La déco de femme de chef.


Quitte à me répéter, je suis persuadé qu'aujourd'hui la gueule d'un restaurant, ou d'un bistrot, compte davantage dans la décision de s'y rendre ou même (pour certains) dans le plaisir qu'on y prend que ce qu'il offre vraiment à nos gueules. L'apparence règne, avec son cortège de superficialités et de faux-semblants, l'époque est à la "déco", les vendeurs de soupe nous en fourguent partout, dans la boîte-à-cons, au pousse-caddie, dans les canards qui n'ont rien à dire…
Cette manie de la "déco" qui, malheureusement, est souvent à l'architecture ce que le maquillage est aux vieilles peaux sévit depuis des années dans la restauration. De plus en plus, on confie cette mission à des professionnels (qui parfois se révèlent ne pas en être) mais pendant longtemps, en province notamment, c'était la chasse gardée de la femme du chef.


Ne revenons pas sur cette funeste époque très rose-pétasse, ou rose-Barbie, ou rose-princesse comme vous préférez. On en venait presque à souhaiter, dans un violent élan de machisme, que lesdites épouses retournent en cuisine, aux côtés de leurs chers et tendres pour nous épargner tant de souffrances visuelles. Même à la plonge, elles auraient fait moins de dégâts…
N'y revenons pas, d'autant qu'ici, plus que de cette maudite décoration qui suscite tant de malencontreuses (et désormais ikéaesques) vocations, c'est d'architecture qu'il est question. D'un petit bar de Barcelone particulièrement bien fichu. Pensé.

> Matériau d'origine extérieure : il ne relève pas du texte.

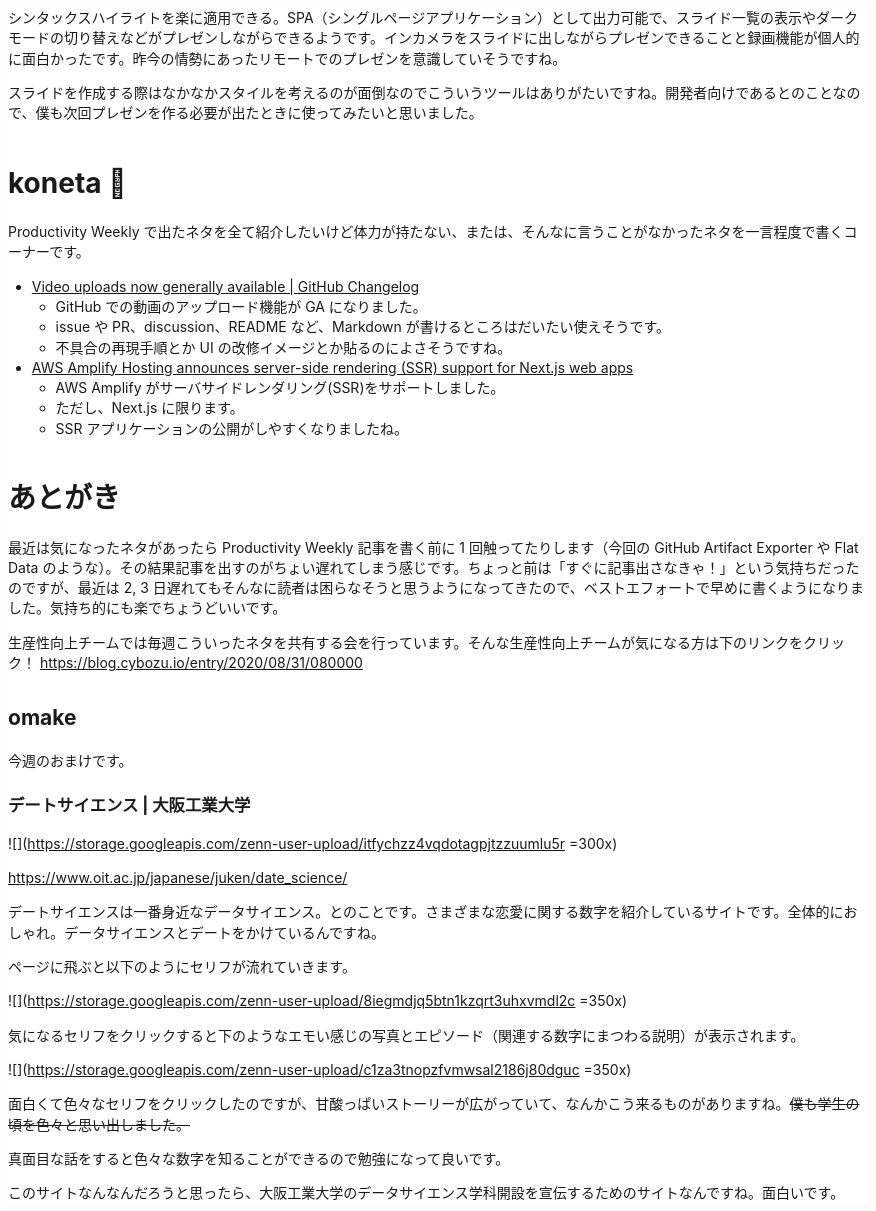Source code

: シンタックスハイライトを楽に適用できる。SPA（シングルページアプリケーション）として出力可能で、スライド一覧の表示やダークモードの切り替えなどがプレゼンしながらできるようです。インカメラをスライドに出しながらプレゼンできることと録画機能が個人的に面白かったです。昨今の情勢にあったリモートでのプレゼンを意識していそうですね。

スライドを作成する際はなかなかスタイルを考えるのが面倒なのでこういうツールはありがたいですね。開発者向けであるとのことなので、僕も次回プレゼンを作る必要が出たときに使ってみたいと思いました。

# koneta 🍘
Productivity Weekly で出たネタを全て紹介したいけど体力が持たない、または、そんなに言うことがなかったネタを一言程度で書くコーナーです。

- [Video uploads now generally available | GitHub Changelog](https://github.blog/changelog/2021-05-13-video-uploads-now-generally-available/)
  - GitHub での動画のアップロード機能が GA になりました。
  - issue や PR、discussion、README など、Markdown が書けるところはだいたい使えそうです。
  - 不具合の再現手順とか UI の改修イメージとか貼るのによさそうですね。
- [AWS Amplify Hosting announces server-side rendering (SSR) support for Next.js web apps](https://aws.amazon.com/jp/about-aws/whats-new/2021/05/aws-amplify-hosting-announces-server-side-rendering-support-for-next-js-web-apps)
  - AWS Amplify がサーバサイドレンダリング(SSR)をサポートしました。
  - ただし、Next.js に限ります。
  - SSR アプリケーションの公開がしやすくなりましたね。

# あとがき
最近は気になったネタがあったら Productivity Weekly 記事を書く前に 1 回触ってたりします（今回の GitHub Artifact Exporter や Flat Data のような）。その結果記事を出すのがちょい遅れてしまう感じです。ちょっと前は「すぐに記事出さなきゃ！」という気持ちだったのですが、最近は 2, 3 日遅れてもそんなに読者は困らなそうと思うようになってきたので、ベストエフォートで早めに書くようになりました。気持ち的にも楽でちょうどいいです。

生産性向上チームでは毎週こういったネタを共有する会を行っています。そんな生産性向上チームが気になる方は下のリンクをクリック！
https://blog.cybozu.io/entry/2020/08/31/080000

## omake
今週のおまけです。

### デートサイエンス | 大阪工業大学
![](https://storage.googleapis.com/zenn-user-upload/itfychzz4vqdotagpjtzzuumlu5r =300x)

https://www.oit.ac.jp/japanese/juken/date_science/

デートサイエンスは一番身近なデータサイエンス。とのことです。さまざまな恋愛に関する数字を紹介しているサイトです。全体的におしゃれ。データサイエンスとデートをかけているんですね。

ページに飛ぶと以下のようにセリフが流れていきます。

![](https://storage.googleapis.com/zenn-user-upload/8iegmdjq5btn1kzqrt3uhxvmdl2c =350x)

気になるセリフをクリックすると下のようなエモい感じの写真とエピソード（関連する数字にまつわる説明）が表示されます。

![](https://storage.googleapis.com/zenn-user-upload/c1za3tnopzfvmwsal2186j80dguc =350x)

面白くて色々なセリフをクリックしたのですが、甘酸っぱいストーリーが広がっていて、なんかこう来るものがありますね。~~僕も学生の頃を色々と思い出しました。~~

真面目な話をすると色々な数字を知ることができるので勉強になって良いです。

このサイトなんなんだろうと思ったら、大阪工業大学のデータサイエンス学科開設を宣伝するためのサイトなんですね。面白いです。
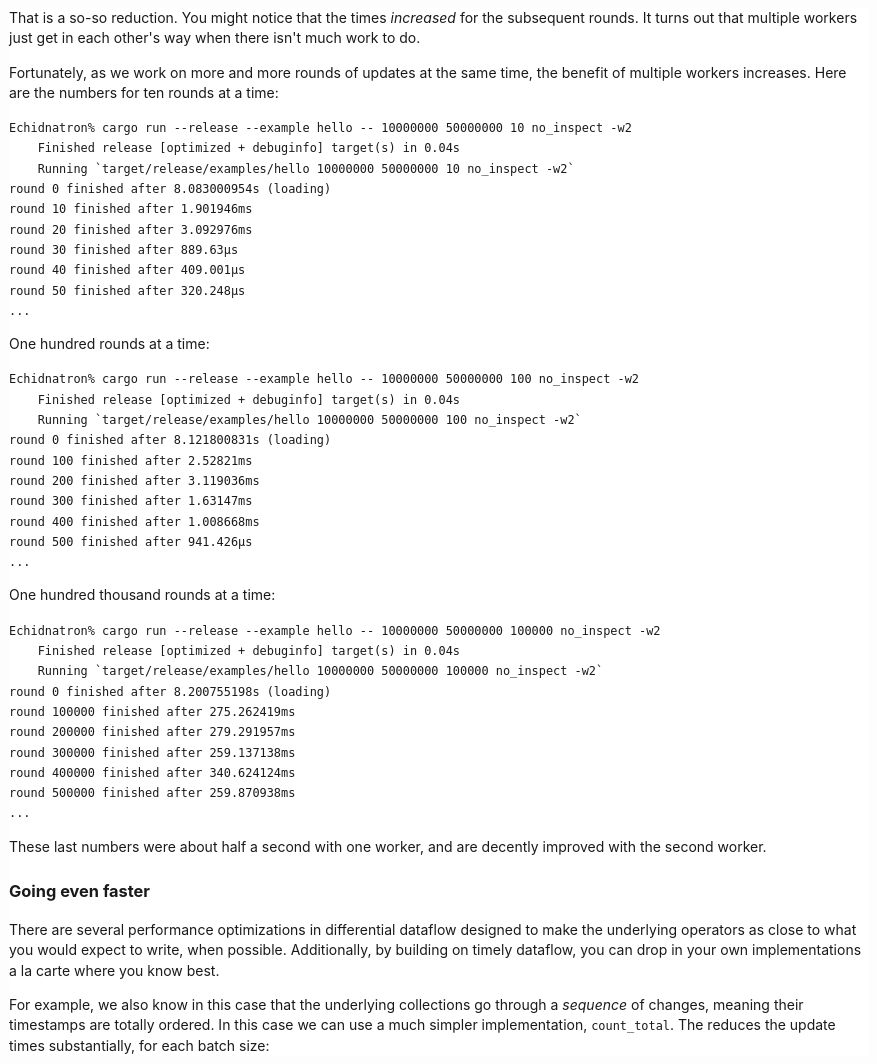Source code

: That is a so-so reduction. You might notice that the times *increased* for the subsequent rounds. It turns out that multiple workers just get in each other's way when there isn't much work to do.

Fortunately, as we work on more and more rounds of updates at the same time, the benefit of multiple workers increases. Here are the numbers for ten rounds at a time:

    Echidnatron% cargo run --release --example hello -- 10000000 50000000 10 no_inspect -w2
        Finished release [optimized + debuginfo] target(s) in 0.04s
        Running `target/release/examples/hello 10000000 50000000 10 no_inspect -w2`
    round 0 finished after 8.083000954s (loading)
    round 10 finished after 1.901946ms
    round 20 finished after 3.092976ms
    round 30 finished after 889.63µs
    round 40 finished after 409.001µs
    round 50 finished after 320.248µs
    ...

One hundred rounds at a time:

    Echidnatron% cargo run --release --example hello -- 10000000 50000000 100 no_inspect -w2
        Finished release [optimized + debuginfo] target(s) in 0.04s
        Running `target/release/examples/hello 10000000 50000000 100 no_inspect -w2`
    round 0 finished after 8.121800831s (loading)
    round 100 finished after 2.52821ms
    round 200 finished after 3.119036ms
    round 300 finished after 1.63147ms
    round 400 finished after 1.008668ms
    round 500 finished after 941.426µs
    ...

One hundred thousand rounds at a time:

    Echidnatron% cargo run --release --example hello -- 10000000 50000000 100000 no_inspect -w2
        Finished release [optimized + debuginfo] target(s) in 0.04s
        Running `target/release/examples/hello 10000000 50000000 100000 no_inspect -w2`
    round 0 finished after 8.200755198s (loading)
    round 100000 finished after 275.262419ms
    round 200000 finished after 279.291957ms
    round 300000 finished after 259.137138ms
    round 400000 finished after 340.624124ms
    round 500000 finished after 259.870938ms
    ...

These last numbers were about half a second with one worker, and are decently improved with the second worker.

### Going even faster

There are several performance optimizations in differential dataflow designed to make the underlying operators as close to what you would expect to write, when possible. Additionally, by building on timely dataflow, you can drop in your own implementations a la carte where you know best.

For example, we also know in this case that the underlying collections go through a *sequence* of changes, meaning their timestamps are totally ordered. In this case we can use a much simpler implementation, `count_total`. The reduces the update times substantially, for each batch size:
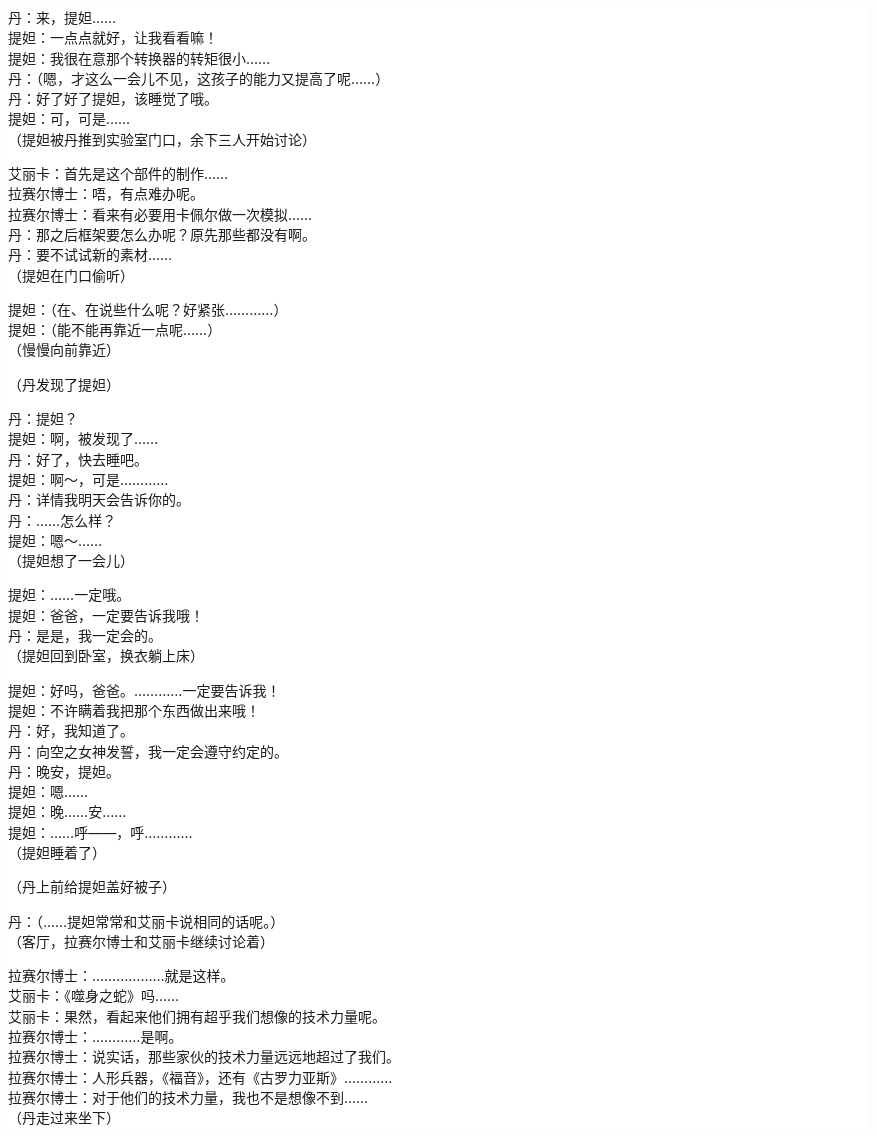 丹：来，提妲……  
提妲：一点点就好，让我看看嘛！  
提妲：我很在意那个转换器的转矩很小……  
丹：（嗯，才这么一会儿不见，这孩子的能力又提高了呢……）  
丹：好了好了提妲，该睡觉了哦。  
提妲：可，可是……  
（提妲被丹推到实验室门口，余下三人开始讨论）

艾丽卡：首先是这个部件的制作……  
拉赛尔博士：唔，有点难办呢。  
拉赛尔博士：看来有必要用卡佩尔做一次模拟……  
丹：那之后框架要怎么办呢？原先那些都没有啊。  
丹：要不试试新的素材……  
（提妲在门口偷听）

提妲：（在、在说些什么呢？好紧张…………）  
提妲：（能不能再靠近一点呢……）  
（慢慢向前靠近）

（丹发现了提妲）

丹：提妲？  
提妲：啊，被发现了……  
丹：好了，快去睡吧。  
提妲：啊～，可是…………  
丹：详情我明天会告诉你的。  
丹：……怎么样？  
提妲：嗯～……  
（提妲想了一会儿）

提妲：……一定哦。  
提妲：爸爸，一定要告诉我哦！  
丹：是是，我一定会的。  
（提妲回到卧室，换衣躺上床）

提妲：好吗，爸爸。…………一定要告诉我！  
提妲：不许瞒着我把那个东西做出来哦！  
丹：好，我知道了。  
丹：向空之女神发誓，我一定会遵守约定的。  
丹：晚安，提妲。  
提妲：嗯……  
提妲：晚……安……  
提妲：……呼——，呼…………  
（提妲睡着了）

（丹上前给提妲盖好被子）

丹：（……提妲常常和艾丽卡说相同的话呢。）  
（客厅，拉赛尔博士和艾丽卡继续讨论着）

拉赛尔博士：………………就是这样。  
艾丽卡：《噬身之蛇》吗……  
艾丽卡：果然，看起来他们拥有超乎我们想像的技术力量呢。  
拉赛尔博士：…………是啊。  
拉赛尔博士：说实话，那些家伙的技术力量远远地超过了我们。  
拉赛尔博士：人形兵器，《福音》，还有《古罗力亚斯》…………  
拉赛尔博士：对于他们的技术力量，我也不是想像不到……  
（丹走过来坐下）

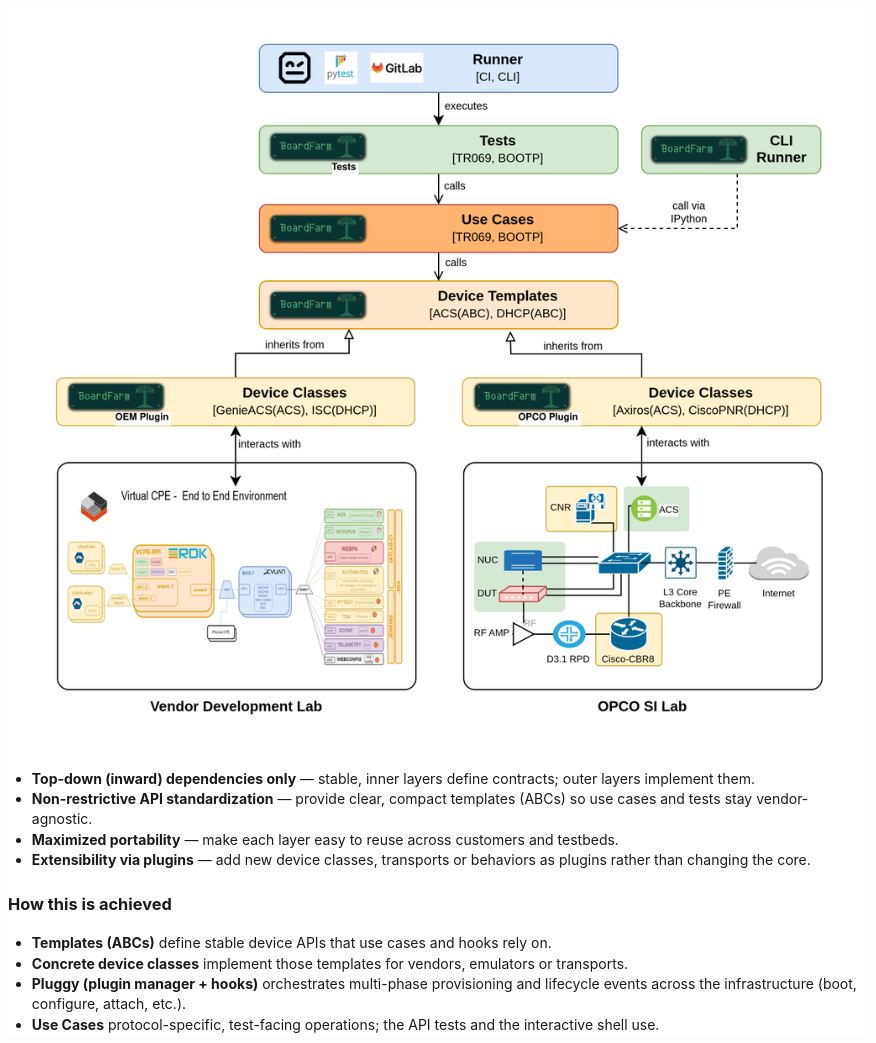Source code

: ![boardfarm architecture](/docs/images/architecture.svg)

- **Top-down (inward) dependencies only** — stable, inner layers define contracts; outer layers implement them.
- **Non-restrictive API standardization** — provide clear, compact templates (ABCs) so use cases and tests stay vendor-agnostic.
- **Maximized portability** — make each layer easy to reuse across customers and testbeds.
- **Extensibility via plugins** — add new device classes, transports or behaviors as plugins rather than changing the core.

### How this is achieved

- **Templates (ABCs)** define stable device APIs that use cases and hooks rely on.
- **Concrete device classes** implement those templates for vendors, emulators or transports.
- **Pluggy (plugin manager + hooks)** orchestrates multi-phase provisioning and lifecycle events across the infrastructure (boot, configure, attach, etc.).
- **Use Cases** protocol-specific, test-facing operations; the API tests and the interactive shell use.
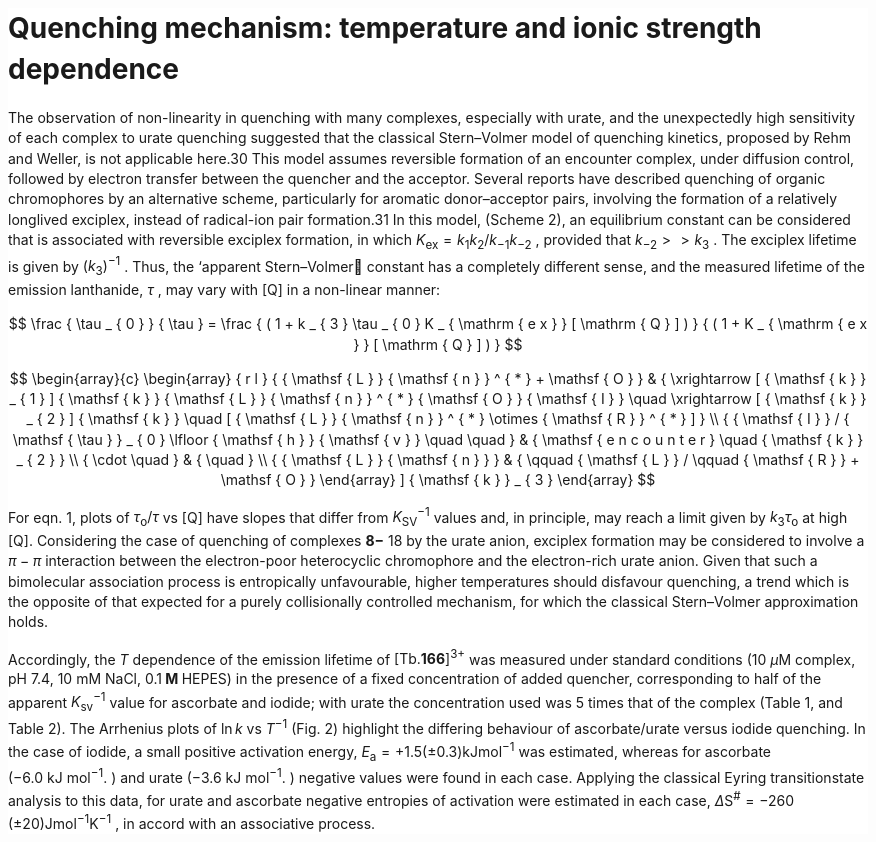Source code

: # Quenching mechanism: temperature and ionic strength dependence

The observation of non-linearity in quenching with many complexes, especially with urate, and the unexpectedly high sensitivity of each complex to urate quenching suggested that the classical Stern–Volmer model of quenching kinetics, proposed by Rehm and Weller, is not applicable here.30 This model assumes reversible formation of an encounter complex, under diffusion control, followed by electron transfer between the quencher and the acceptor. Several reports have described quenching of organic chromophores by an alternative scheme, particularly for aromatic donor–acceptor pairs, involving the formation of a relatively longlived exciplex, instead of radical-ion pair formation.31 In this model, (Scheme 2), an equilibrium constant can be considered that is associated with reversible exciplex formation, in which $K _ { \mathrm { e x } } = k _ { 1 } k _ { 2 } / k _ { - 1 } k _ { - 2 }$ , provided that $k _ { - 2 } > > k _ { 3 }$ . The exciplex lifetime is given by $( k _ { 3 } ) ^ { - 1 }$ . Thus, the ‘apparent Stern–Volmer constant has a completely different sense, and the measured lifetime of the emission lanthanide, $\tau$ , may vary with [Q] in a non-linear manner:

$$
\frac { \tau _ { 0 } } { \tau } = \frac { ( 1 + k _ { 3 } \tau _ { 0 } K _ { \mathrm { e x } } [ \mathrm { Q } ] ) } { ( 1 + K _ { \mathrm { e x } } [ \mathrm { Q } ] ) }
$$

$$
\begin{array}{c} \begin{array} { r l } { { \mathsf { L } } { \mathsf { n } } ^ { * } + \mathsf { O } } & { \xrightarrow [ { \mathsf { k } } _ { 1 } ] { \mathsf { k } } { \mathsf { L } } { \mathsf { n } } ^ { * } { \mathsf { O } } { \mathsf { I } } \quad \xrightarrow [ { \mathsf { k } } _ { 2 } ] { \mathsf { k } } \quad [ { \mathsf { L } } { \mathsf { n } } ^ { * } \otimes { \mathsf { R } } ^ { * } ] } \\ { { \mathsf { I } } / { \mathsf { \tau } } _ { 0 } \lfloor { \mathsf { h } } { \mathsf { v } }  \quad \quad } & { \mathsf { e n c o u n t e r } \quad { \mathsf { k } } _ { 2 } } \\ { \cdot \quad } & { \quad } \\ { { \mathsf { L } } { \mathsf { n } } } & { \qquad { \mathsf { L } } / \qquad { \mathsf { R } } + \mathsf { O } } \end{array} ] { \mathsf { k } } _ { 3 }  \end{array}
$$

For eqn. 1, plots of $\tau _ { \mathrm { o } } / \tau$ vs [Q] have slopes that differ from $K _ { \mathrm { S V } } ^ { - 1 }$ values and, in principle, may reach a limit given by $k _ { 3 } \tau _ { \mathrm { o } }$ at high [Q]. Considering the case of quenching of complexes $\mathbf { 8 - }$ 18 by the urate anion, exciplex formation may be considered to involve a $\pi - \pi$ interaction between the electron-poor heterocyclic chromophore and the electron-rich urate anion. Given that such a bimolecular association process is entropically unfavourable, higher temperatures should disfavour quenching, a trend which is the opposite of that expected for a purely collisionally controlled mechanism, for which the classical Stern–Volmer approximation holds.

Accordingly, the $T$ dependence of the emission lifetime of $[ \mathrm { T b } . \mathbf { 1 6 6 } ] ^ { 3 + }$ was measured under standard conditions $( 1 0 ~ \mu \mathrm { M }$ complex, pH 7.4, 10 mM NaCl, $0 . 1 \textbf { M }$ HEPES) in the presence of a fixed concentration of added quencher, corresponding to half of the apparent $K _ { \mathrm { s v } } ^ { - 1 }$ value for ascorbate and iodide; with urate the concentration used was 5 times that of the complex (Table 1, and Table 2). The Arrhenius plots of $\ln k$ vs $T ^ { - 1 }$ (Fig. 2) highlight the differing behaviour of ascorbate/urate versus iodide quenching. In the case of iodide, a small positive activation energy, $E _ { \mathrm { a } } = + 1 . 5 ( \pm 0 . 3 ) \mathrm { k J } \mathrm { m o l } ^ { - 1 }$ was estimated, whereas for ascorbate $( - 6 . 0 \ \mathrm { k J \ m o l ^ { - 1 } } .$ ) and urate $( - 3 . 6 \ \mathrm { k J \ m o l ^ { - 1 } } .$ ) negative values were found in each case. Applying the classical Eyring transitionstate analysis to this data, for urate and ascorbate negative entropies of activation were estimated in each case, $\Delta \mathrm { S } ^ { \# } = - 2 6 0$ $( \pm 2 0 ) \mathrm { J } \mathrm { m o l } ^ { - 1 } \mathrm { K } ^ { - 1 }$ , in accord with an associative process.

Le Morro Fi, situé dans une partie pas très marrante de l'Eixample (bien qu'à l'orée du Gaixample*) oppose justement à toute idée de déco, la notion architecturale d'efficacité. Minuscule, installé dans un immeuble d'angle style années soixante-dix dont le charme ne saute pas aux yeux, il a été créé il y a quelques années par un groupe de copains passionnés par la vie des bars barcelonais. À l'origine, ils tenaient d'ailleurs un blog intéressant qui recensait les lieux les plus authentiques de la capitale catalane; il n'est plus alimenté, mais son riche fantôme numérique hante ce recoin du Web.
Leur porte-parole s'appelle Marcel Fernández Gasull. Nul doute que sa formation de dessinateur industriel a contribué à l'allure du Morro Fi, créé à l'image de ce qu'ils avaient envie de trouver dans un bar…celonais.


Au Morro Fi, on joue sur la simplicité et la lisibilité. Univers noir et blanc, épuré mais chaleureux, "transparent", dont la décoration la plus visible est la présence (nombreuse) de ses clients. Le fil conducteur, c'est bien sûr le vermut maison**, avec son cortège de chips, boquerones, olives, moules, piments… tous excellents et estampillés Morro Fi, avec beaucoup d'élégance.
Au final, voilà un lieu qui réussit à marier le populaire et le branché.


Preuve de son succès, et dons de son efficacité, la formule a d'ailleurs été déclinée dans plusieurs quartiers de Barcelone où l'on trouve désormais quatre établissements du genre. Les propriétaires proposent même de louer leur concept en une sorte de buvette ambulante, pour des évènements, des cérémonies publiques ou privées. Bref, c'est un joli triomphe de l'esthétique, de la cohérence, de l'intelligence, loin, très loin de la déco de femme de chef…



* Une sorte de Marais barcelonais, plus branché que la majeure partie de ce quartier orthogonal un peu terne, bruyant comme une autoroute, intensément pollué. De nombreux commerces y sont sont chics et ouvertement gays.
** L'Espagne, et singulièrement la région catalane font, depuis des lustres, partie des grands producteurs et consommateurs de vermut. Une façon idéale de passer des vins pas toujours évidents à boire, et de les rendre attrayants, festifs. J'en avais notamment parlé ici. Je me suis d'ailleurs toujours demandé, face à l'énorme succès de ce produit, et à son formidable retour en grâce (y compris dans des clientèles internationales et branchées) pourquoi on y pensait pas dans des zones comme le Languedoc-Roussillon afin d'écouler des stocks un peu pesants.